Tried distcp but it fails. Is there a way to merge them? Or else I could
write a pig script to load from multiple paths
org.apache.hadoop.tools.DistCp$DuplicationException: Invalid input, there
are duplicated files in the sources:
On Sat, Dec 22, 2012 at 11:24 AM, Ted Dunning <[EMAIL PROTECTED]> wrote:
> The technical term for this is "copying". You may have heard of it.
> It is a subject of such long technical standing that many do not consider
> it worthy of detailed documentation.
> Distcp effects a similar process and can be modified to combine the input
> files into a single file.
> On Sat, Dec 22, 2012 at 10:54 AM, Barak Yaish <[EMAIL PROTECTED]>wrote:
>> Can you please attach HOW-TO links for the alternatives you mentioned?
>> On Sat, Dec 22, 2012 at 10:46 AM, Harsh J <[EMAIL PROTECTED]> wrote:
>>> Yes, via the simple act of opening a target stream and writing all
>>> source streams into it.
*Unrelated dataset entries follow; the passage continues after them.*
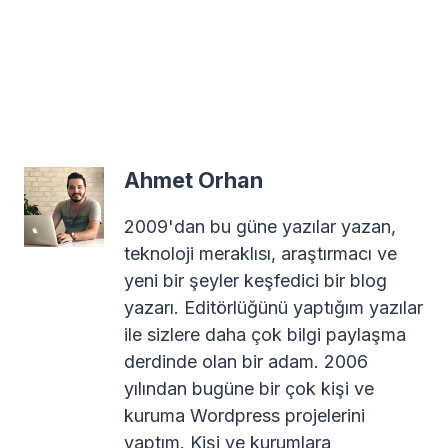
Ahmet Orhan
2009'dan bu güne yazılar yazan,
teknoloji meraklısı, araştırmacı ve
yeni bir şeyler keşfedici bir blog
yazarı. Editörlüğünü yaptığım yazılar
ile sizlere daha çok bilgi paylaşma
derdinde olan bir adam. 2006
yılından bugüne bir çok kişi ve
kuruma Wordpress projelerini
yaptım. Kişi ve kurumlara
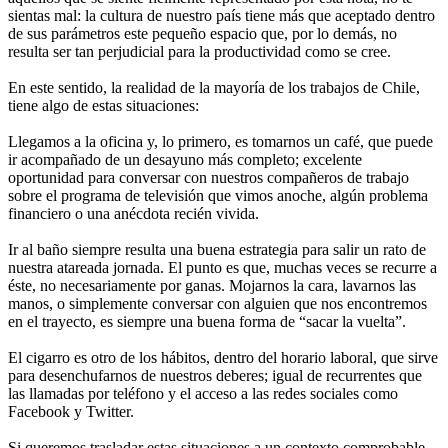
sientas mal: la cultura de nuestro país tiene más que aceptado dentro
de sus parámetros este pequeño espacio que, por lo demás, no
resulta ser tan perjudicial para la productividad como se cree.
En este sentido, la realidad de la mayoría de los trabajos de Chile,
tiene algo de estas situaciones:
Llegamos a la oficina y, lo primero, es tomarnos un café, que puede
ir acompañado de un desayuno más completo; excelente
oportunidad para conversar con nuestros compañeros de trabajo
sobre el programa de televisión que vimos anoche, algún problema
financiero o una anécdota recién vivida.
Ir al baño siempre resulta una buena estrategia para salir un rato de
nuestra atareada jornada. El punto es que, muchas veces se recurre a
éste, no necesariamente por ganas. Mojarnos la cara, lavarnos las
manos, o simplemente conversar con alguien que nos encontremos
en el trayecto, es siempre una buena forma de “sacar la vuelta”.
El cigarro es otro de los hábitos, dentro del horario laboral, que sirve
para desenchufarnos de nuestros deberes; igual de recurrentes que
las llamadas por teléfono y el acceso a las redes sociales como
Facebook y Twitter.
Si queremos trasladar estas situaciones a un contexto comprobable,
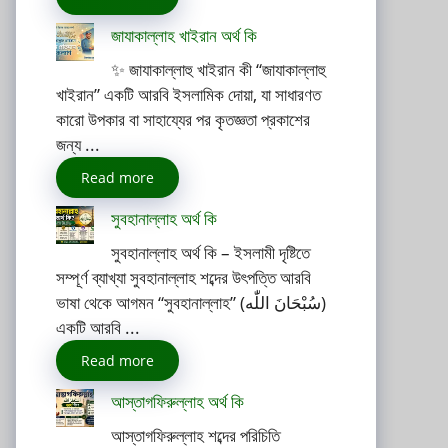
জাযাকাল্লাহ খাইরান অর্থ কি
✨ জাযাকাল্লাহু খাইরান কী “জাযাকাল্লাহু
খাইরান” একটি আরবি ইসলামিক দোয়া, যা সাধারণত
কারো উপকার বা সাহায্যের পর কৃতজ্ঞতা প্রকাশের
জন্য ...
Read more
সুবহানাল্লাহ অর্থ কি
সুবহানাল্লাহ অর্থ কি – ইসলামী দৃষ্টিতে
সম্পূর্ণ ব্যাখ্যা সুবহানাল্লাহ শব্দের উৎপত্তি আরবি
ভাষা থেকে আগমন “সুবহানাল্লাহ” (سُبْحَانَ اللّٰه)
একটি আরবি ...
Read more
আস্তাগফিরুল্লাহ অর্থ কি
আস্তাগফিরুল্লাহ শব্দের পরিচিতি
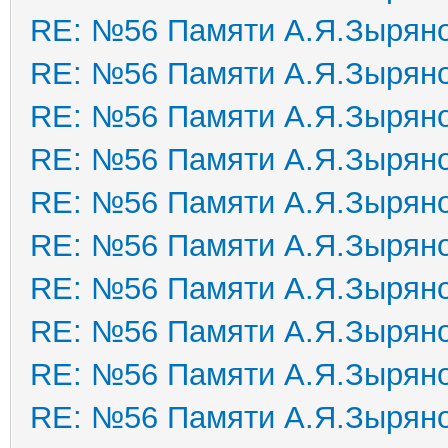
RE: №56 Памяти А.Я.Зырян
RE: №56 Памяти А.Я.Зырян
RE: №56 Памяти А.Я.Зырян
RE: №56 Памяти А.Я.Зырян
RE: №56 Памяти А.Я.Зырян
RE: №56 Памяти А.Я.Зырян
RE: №56 Памяти А.Я.Зырян
RE: №56 Памяти А.Я.Зырян
RE: №56 Памяти А.Я.Зырян
RE: №56 Памяти А.Я.Зырян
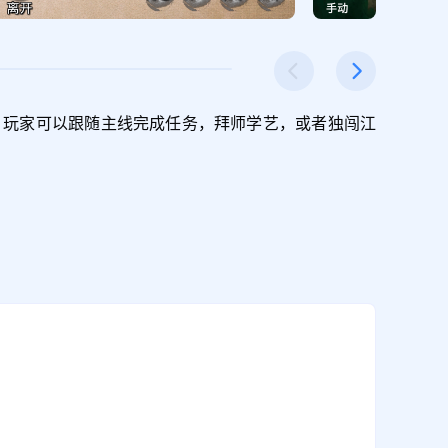
，玩家可以跟随主线完成任务，拜师学艺，或者独闯江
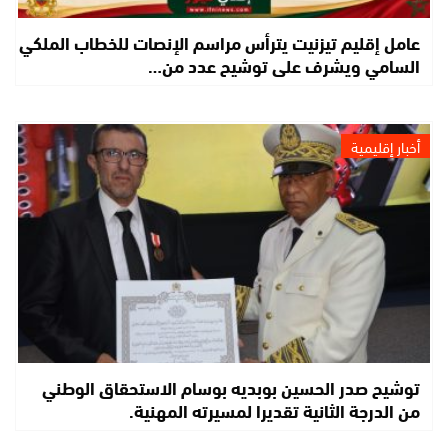
عامل إقليم تيزنيت يترأس مراسم الإنصات للخطاب الملكي
السامي ويشرف على توشيح عدد من…
أخبار إقليمية
توشيح صدر الحسين بوبديه بوسام الاستحقاق الوطني
من الدرجة الثانية تقديرا لمسيرته المهنية.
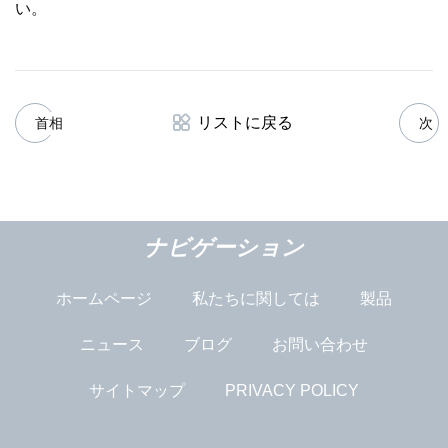
い。
リストに戻る
首相
次
ナビゲーション
ホームページ
私たちに関しては
製品
ニュース
ブログ
お問い合わせ
サイトマップ
PRIVACY POLICY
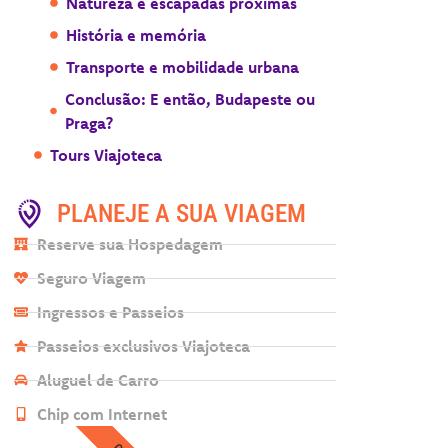
Natureza e escapadas próximas
História e memória
Transporte e mobilidade urbana
Conclusão: E então, Budapeste ou
Praga?
Tours Viajoteca
PLANEJE A SUA VIAGEM
Reserve sua Hospedagem
Seguro Viagem
Ingressos e Passeios
Passeios exclusivos Viajoteca
Aluguel de Carro
Chip com Internet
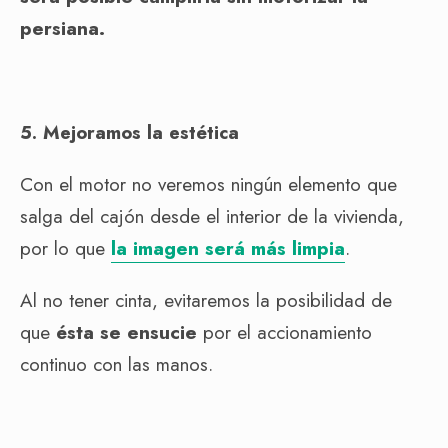
persiana.
5. Mejoramos la estética
Con el motor no veremos ningún elemento que
salga del cajón desde el interior de la vivienda,
por lo que
la imagen será más limpia
.
Al no tener cinta, evitaremos la posibilidad de
que
ésta se ensucie
por el accionamiento
continuo con las manos.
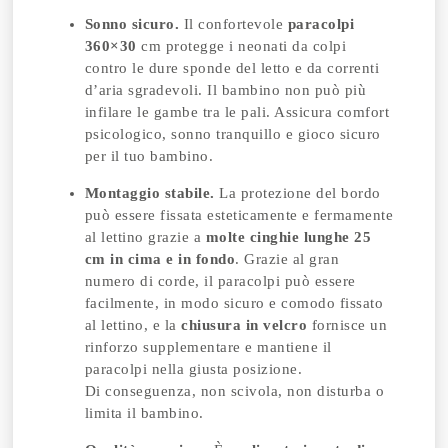
Sonno sicuro.
Il confortevole
paracolpi
360×30
cm protegge i neonati da colpi
contro le dure sponde del letto e da correnti
d’aria sgradevoli. Il bambino non può più
infilare le gambe tra le pali. Assicura comfort
psicologico, sonno tranquillo e gioco sicuro
per il tuo bambino.
Montaggio stabile.
La protezione del bordo
può essere fissata esteticamente e fermamente
al lettino grazie a
molte cinghie lunghe 25
cm in cima e in fondo
. Grazie al gran
numero di corde, il paracolpi può essere
facilmente, in modo sicuro e comodo fissato
al lettino, e la
chiusura in velcro
fornisce un
rinforzo supplementare e mantiene il
paracolpi nella giusta posizione.
Di conseguenza, non scivola, non disturba o
limita il bambino.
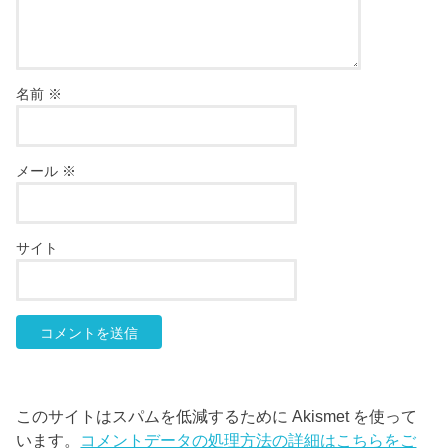
名前
※
メール
※
サイト
このサイトはスパムを低減するために Akismet を使って
います。
コメントデータの処理方法の詳細はこちらをご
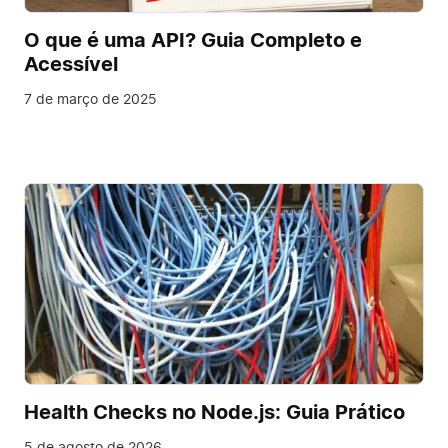
O que é uma API? Guia Completo e
Acessível
7 de março de 2025
Health Checks no Node.js: Guia Prático
5 de agosto de 2026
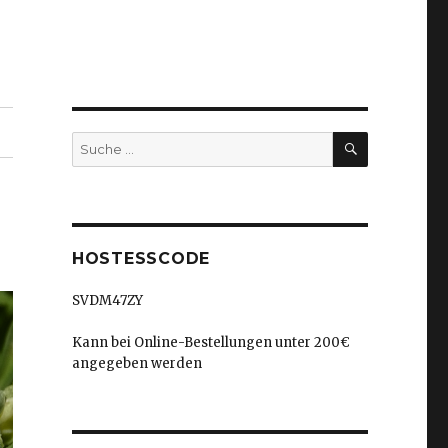
SUCHEN
Suche
nach:
HOSTESSCODE
SVDM47ZY
Kann bei Online-Bestellungen unter 200€
angegeben werden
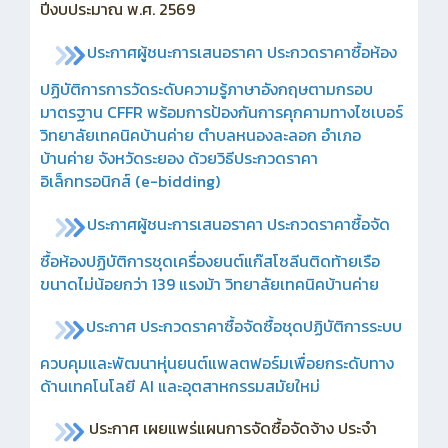
ปีงบประมาณ พ.ศ. 2569
ประกาศผู้ชนะการเสนอราคา ประกวดราคาซื้อห้อง
ปฏิบัติการการวัดระดับความรู้ภาษาอังกฤษตามกรอบ
มาตรฐาน CFFR พร้อมการป้องกันการคุกคามทางไซเบอร์
วิทยาลัยเทคนิคบ้านค่าย ตำบลหนองละลอก อำเภอ
บ้านค่าย จังหวัดระยอง ด้วยวิธีประกวดราคา
อิเล็กทรอนิกส์ (e-bidding)
ประกาศ
ผู้ชนะการเสนอราคา ประกวดราคาซื้อจัด
ซื้อห้องปฏิบัติการชุดเครื่องยนต์แก๊สโซลีนติดท้ายเรือ
ขนาดไม่น้อยกว่า 139 แรงม้า วิทยาลัยเทคนิคบ้านค่าย
ประกาศ ประกวดราคาซื้อจัดซื้อชุดปฏิบัติการระบบ
ควบคุมและพัฒนาหุ่นยนต์แพลตฟอร์มเพื่อยกระดับทาง
ด้านเทคโนโลยี AI และอุตสาหกรรมสมัยใหม่
ประกาศ เผยแพร่แผนการจัดซื้อจัดจ้าง ประจำ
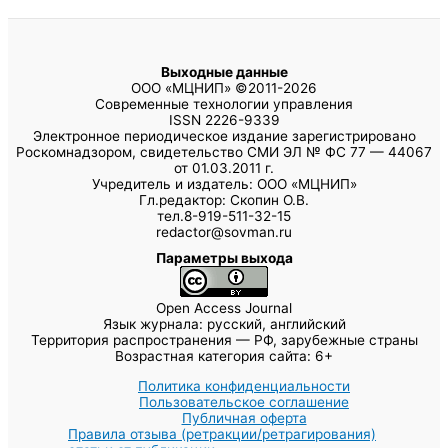
Выходные данные
ООО «МЦНИП» ©2011-2026
Современные технологии управления
ISSN 2226-9339
Электронное периодическое издание зарегистрировано
Роскомнадзором, свидетельство СМИ ЭЛ № ФС 77 — 44067
от 01.03.2011 г.
Учредитель и издатель: ООО «МЦНИП»
Гл.редактор: Скопин О.В.
тел.8-919-511-32-15
redactor@sovman.ru
Параметры выхода
Open Access Journal
Язык журнала: русский, английский
Территория распространения — РФ, зарубежные страны
Возрастная категория сайта: 6+
Политика конфиденциальности
Пользовательское соглашение
Публичная оферта
Правила отзыва (ретракции/ретрагирования)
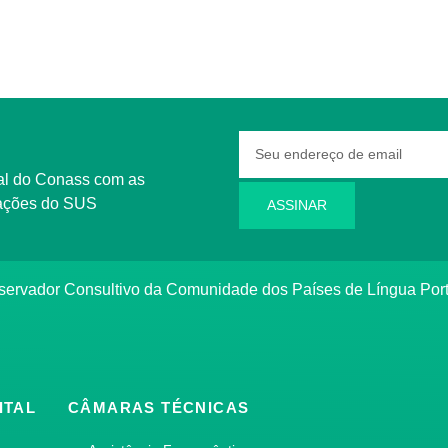
rmações do SUS
ASSINAR
bservador Consultivo da Comunidade dos Países de Língua Po
ITAL
CÂMARAS TÉCNICAS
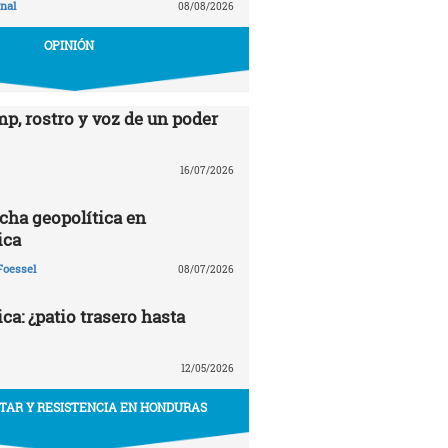
nal
08/08/2026
OPINIÓN
p, rostro y voz de un poder
16/07/2026
echa geopolítica en
ica
Foessel
08/07/2026
a: ¿patio trasero hasta
12/05/2026
ITAR Y RESISTENCIA EN HONDURAS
Or to save code time, an identity job with a
>>> single reducer (you may not get control over ordering this way).
>>> On Sat, Dec 22, 2012 at 12:10 PM, Mohit Anchlia <[EMAIL PROTECTED]>
>>> > Is it possible to merge files from different locations from HDFS
>>> > into one file into HDFS location?
>>> Harsh J